EXERCISE BRIEF | Print, exactly and completely, every entry in the data.

MATERIAL TO PROCESS |

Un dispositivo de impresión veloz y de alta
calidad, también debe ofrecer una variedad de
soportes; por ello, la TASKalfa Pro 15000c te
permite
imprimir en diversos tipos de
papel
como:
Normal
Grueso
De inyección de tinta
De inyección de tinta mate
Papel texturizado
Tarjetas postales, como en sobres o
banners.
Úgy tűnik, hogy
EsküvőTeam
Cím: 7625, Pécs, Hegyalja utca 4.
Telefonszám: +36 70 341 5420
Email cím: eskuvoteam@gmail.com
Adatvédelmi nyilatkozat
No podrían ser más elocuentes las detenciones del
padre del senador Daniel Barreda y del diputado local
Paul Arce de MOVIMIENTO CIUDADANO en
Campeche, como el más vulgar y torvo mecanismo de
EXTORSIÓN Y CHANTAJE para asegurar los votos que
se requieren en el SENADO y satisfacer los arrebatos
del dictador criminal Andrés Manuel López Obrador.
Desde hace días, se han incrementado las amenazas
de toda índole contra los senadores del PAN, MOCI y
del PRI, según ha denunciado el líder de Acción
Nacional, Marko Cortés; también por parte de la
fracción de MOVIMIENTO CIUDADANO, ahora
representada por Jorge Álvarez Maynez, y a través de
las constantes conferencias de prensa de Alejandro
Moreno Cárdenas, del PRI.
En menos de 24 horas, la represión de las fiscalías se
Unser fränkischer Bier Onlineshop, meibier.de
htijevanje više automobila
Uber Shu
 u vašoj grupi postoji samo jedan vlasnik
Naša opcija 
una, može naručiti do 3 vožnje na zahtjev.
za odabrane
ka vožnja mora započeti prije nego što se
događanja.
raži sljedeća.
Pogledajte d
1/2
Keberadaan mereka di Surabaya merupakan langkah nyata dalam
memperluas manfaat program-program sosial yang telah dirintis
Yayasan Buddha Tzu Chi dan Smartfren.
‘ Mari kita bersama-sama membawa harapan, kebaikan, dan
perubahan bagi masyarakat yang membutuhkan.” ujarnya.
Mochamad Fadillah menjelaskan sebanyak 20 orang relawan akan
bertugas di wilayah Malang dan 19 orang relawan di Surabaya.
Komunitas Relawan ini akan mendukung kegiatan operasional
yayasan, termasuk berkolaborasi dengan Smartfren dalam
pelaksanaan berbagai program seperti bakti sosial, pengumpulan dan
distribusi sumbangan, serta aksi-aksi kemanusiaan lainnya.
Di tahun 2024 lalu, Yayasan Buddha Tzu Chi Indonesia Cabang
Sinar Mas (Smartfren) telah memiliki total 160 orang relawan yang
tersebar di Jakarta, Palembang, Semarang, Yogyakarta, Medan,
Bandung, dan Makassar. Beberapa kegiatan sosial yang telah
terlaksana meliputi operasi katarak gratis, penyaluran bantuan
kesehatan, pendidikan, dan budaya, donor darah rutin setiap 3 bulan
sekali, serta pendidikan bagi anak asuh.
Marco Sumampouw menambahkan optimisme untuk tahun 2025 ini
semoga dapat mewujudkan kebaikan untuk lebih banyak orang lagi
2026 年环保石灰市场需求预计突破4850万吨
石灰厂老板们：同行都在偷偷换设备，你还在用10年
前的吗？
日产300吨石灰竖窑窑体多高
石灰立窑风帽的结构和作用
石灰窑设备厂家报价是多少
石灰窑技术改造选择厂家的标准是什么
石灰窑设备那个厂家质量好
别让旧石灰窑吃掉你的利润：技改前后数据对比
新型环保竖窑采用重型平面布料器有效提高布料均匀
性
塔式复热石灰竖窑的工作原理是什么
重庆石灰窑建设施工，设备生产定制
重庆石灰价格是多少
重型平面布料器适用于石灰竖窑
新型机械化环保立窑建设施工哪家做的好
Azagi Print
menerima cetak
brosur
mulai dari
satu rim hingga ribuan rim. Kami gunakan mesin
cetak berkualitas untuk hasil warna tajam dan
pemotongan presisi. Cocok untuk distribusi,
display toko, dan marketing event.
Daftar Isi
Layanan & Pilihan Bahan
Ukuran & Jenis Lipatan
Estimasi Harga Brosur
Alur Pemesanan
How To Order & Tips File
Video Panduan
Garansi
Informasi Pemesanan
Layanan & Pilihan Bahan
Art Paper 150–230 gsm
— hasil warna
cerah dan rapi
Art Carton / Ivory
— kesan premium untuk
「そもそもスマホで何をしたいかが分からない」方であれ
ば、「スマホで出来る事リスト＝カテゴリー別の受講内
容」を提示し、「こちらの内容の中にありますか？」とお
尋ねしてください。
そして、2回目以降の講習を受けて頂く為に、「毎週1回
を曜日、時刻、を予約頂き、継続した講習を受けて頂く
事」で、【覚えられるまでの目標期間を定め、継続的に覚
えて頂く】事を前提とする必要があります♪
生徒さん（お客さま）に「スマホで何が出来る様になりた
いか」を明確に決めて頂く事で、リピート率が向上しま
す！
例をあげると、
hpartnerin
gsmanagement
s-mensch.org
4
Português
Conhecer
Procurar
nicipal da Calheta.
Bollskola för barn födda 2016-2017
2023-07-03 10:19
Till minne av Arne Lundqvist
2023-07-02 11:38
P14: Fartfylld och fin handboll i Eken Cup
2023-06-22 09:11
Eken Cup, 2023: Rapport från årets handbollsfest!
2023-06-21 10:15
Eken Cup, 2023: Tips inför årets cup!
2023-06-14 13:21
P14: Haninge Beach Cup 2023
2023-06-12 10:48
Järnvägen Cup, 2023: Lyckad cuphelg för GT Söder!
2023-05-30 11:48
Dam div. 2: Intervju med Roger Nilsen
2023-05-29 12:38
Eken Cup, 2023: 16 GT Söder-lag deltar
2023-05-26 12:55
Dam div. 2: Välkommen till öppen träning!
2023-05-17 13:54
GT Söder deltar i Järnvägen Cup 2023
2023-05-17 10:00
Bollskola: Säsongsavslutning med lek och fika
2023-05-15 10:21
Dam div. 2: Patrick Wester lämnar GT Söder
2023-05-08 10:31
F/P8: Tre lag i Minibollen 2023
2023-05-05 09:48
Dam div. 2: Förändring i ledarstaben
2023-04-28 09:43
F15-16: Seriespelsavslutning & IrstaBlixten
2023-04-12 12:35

FINISHED TASK |
Un dispositivo de impresión veloz y de alta
calidad, también debe ofrecer una variedad de
soportes; por ello, la TASKalfa Pro 15000c te
permite
imprimir en diversos tipos de
papel
como:
Normal
Grueso
De inyección de tinta
De inyección de tinta mate
Papel texturizado
Tarjetas postales, como en sobres o
banners.
Úgy tűnik, hogy
EsküvőTeam
Cím: 7625, Pécs, Hegyalja utca 4.
Telefonszám: +36 70 341 5420
Email cím: eskuvoteam@gmail.com
Adatvédelmi nyilatkozat
No podrían ser más elocuentes las detenciones del
padre del senador Daniel Barreda y del diputado local
Paul Arce de MOVIMIENTO CIUDADANO en
Campeche, como el más vulgar y torvo mecanismo de
EXTORSIÓN Y CHANTAJE para asegurar los votos que
se requieren en el SENADO y satisfacer los arrebatos
del dictador criminal Andrés Manuel López Obrador.
Desde hace días, se han incrementado las amenazas
de toda índole contra los senadores del PAN, MOCI y
del PRI, según ha denunciado el líder de Acción
Nacional, Marko Cortés; también por parte de la
fracción de MOVIMIENTO CIUDADANO, ahora
representada por Jorge Álvarez Maynez, y a través de
las constantes conferencias de prensa de Alejandro
Moreno Cárdenas, del PRI.
En menos de 24 horas, la represión de las fiscalías se
Unser fränkischer Bier Onlineshop, meibier.de
htijevanje više automobila
Uber Shu
 u vašoj grupi postoji samo jedan vlasnik
Naša opcija 
una, može naručiti do 3 vožnje na zahtjev.
za odabrane
ka vožnja mora započeti prije nego što se
događanja.
raži sljedeća.
Pogledajte d
1/2
Keberadaan mereka di Surabaya merupakan langkah nyata dalam
memperluas manfaat program-program sosial yang telah dirintis
Yayasan Buddha Tzu Chi dan Smartfren.
‘ Mari kita bersama-sama membawa harapan, kebaikan, dan
perubahan bagi masyarakat yang membutuhkan.” ujarnya.
Mochamad Fadillah menjelaskan sebanyak 20 orang relawan akan
bertugas di wilayah Malang dan 19 orang relawan di Surabaya.
Komunitas Relawan ini akan mendukung kegiatan operasional
yayasan, termasuk berkolaborasi dengan Smartfren dalam
pelaksanaan berbagai program seperti bakti sosial, pengumpulan dan
distribusi sumbangan, serta aksi-aksi kemanusiaan lainnya.
Di tahun 2024 lalu, Yayasan Buddha Tzu Chi Indonesia Cabang
Sinar Mas (Smartfren) telah memiliki total 160 orang relawan yang
tersebar di Jakarta, Palembang, Semarang, Yogyakarta, Medan,
Bandung, dan Makassar. Beberapa kegiatan sosial yang telah
terlaksana meliputi operasi katarak gratis, penyaluran bantuan
kesehatan, pendidikan, dan budaya, donor darah rutin setiap 3 bulan
sekali, serta pendidikan bagi anak asuh.
Marco Sumampouw menambahkan optimisme untuk tahun 2025 ini
semoga dapat mewujudkan kebaikan untuk lebih banyak orang lagi
2026 年环保石灰市场需求预计突破4850万吨
石灰厂老板们：同行都在偷偷换设备，你还在用10年
前的吗？
日产300吨石灰竖窑窑体多高
石灰立窑风帽的结构和作用
石灰窑设备厂家报价是多少
石灰窑技术改造选择厂家的标准是什么
石灰窑设备那个厂家质量好
别让旧石灰窑吃掉你的利润：技改前后数据对比
新型环保竖窑采用重型平面布料器有效提高布料均匀
性
塔式复热石灰竖窑的工作原理是什么
重庆石灰窑建设施工，设备生产定制
重庆石灰价格是多少
重型平面布料器适用于石灰竖窑
新型机械化环保立窑建设施工哪家做的好
Azagi Print
menerima cetak
brosur
mulai dari
satu rim hingga ribuan rim. Kami gunakan mesin
cetak berkualitas untuk hasil warna tajam dan
pemotongan presisi. Cocok untuk distribusi,
display toko, dan marketing event.
Daftar Isi
Layanan & Pilihan Bahan
Ukuran & Jenis Lipatan
Estimasi Harga Brosur
Alur Pemesanan
How To Order & Tips File
Video Panduan
Garansi
Informasi Pemesanan
Layanan & Pilihan Bahan
Art Paper 150–230 gsm
— hasil warna
cerah dan rapi
Art Carton / Ivory
— kesan premium untuk
「そもそもスマホで何をしたいかが分からない」方であれ
ば、「スマホで出来る事リスト＝カテゴリー別の受講内
容」を提示し、「こちらの内容の中にありますか？」とお
尋ねしてください。
そして、2回目以降の講習を受けて頂く為に、「毎週1回
を曜日、時刻、を予約頂き、継続した講習を受けて頂く
事」で、【覚えられるまでの目標期間を定め、継続的に覚
えて頂く】事を前提とする必要があります♪
生徒さん（お客さま）に「スマホで何が出来る様になりた
いか」を明確に決めて頂く事で、リピート率が向上しま
す！
例をあげると、
hpartnerin
gsmanagement
s-mensch.org
4
Português
Conhecer
Procurar
nicipal da Calheta.
Bollskola för barn födda 2016-2017
2023-07-03 10:19
Till minne av Arne Lundqvist
2023-07-02 11:38
P14: Fartfylld och fin handboll i Eken Cup
2023-06-22 09:11
Eken Cup, 2023: Rapport från årets handbollsfest!
2023-06-21 10:15
Eken Cup, 2023: Tips inför årets cup!
2023-06-14 13:21
P14: Haninge Beach Cup 2023
2023-06-12 10:48
Järnvägen Cup, 2023: Lyckad cuphelg för GT Söder!
2023-05-30 11:48
Dam div. 2: Intervju med Roger Nilsen
2023-05-29 12:38
Eken Cup, 2023: 16 GT Söder-lag deltar
2023-05-26 12:55
Dam div. 2: Välkommen till öppen träning!
2023-05-17 13:54
GT Söder deltar i Järnvägen Cup 2023
2023-05-17 10:00
Bollskola: Säsongsavslutning med lek och fika
2023-05-15 10:21
Dam div. 2: Patrick Wester lämnar GT Söder
2023-05-08 10:31
F/P8: Tre lag i Minibollen 2023
2023-05-05 09:48
Dam div. 2: Förändring i ledarstaben
2023-04-28 09:43
F15-16: Seriespelsavslutning & IrstaBlixten
2023-04-12 12:35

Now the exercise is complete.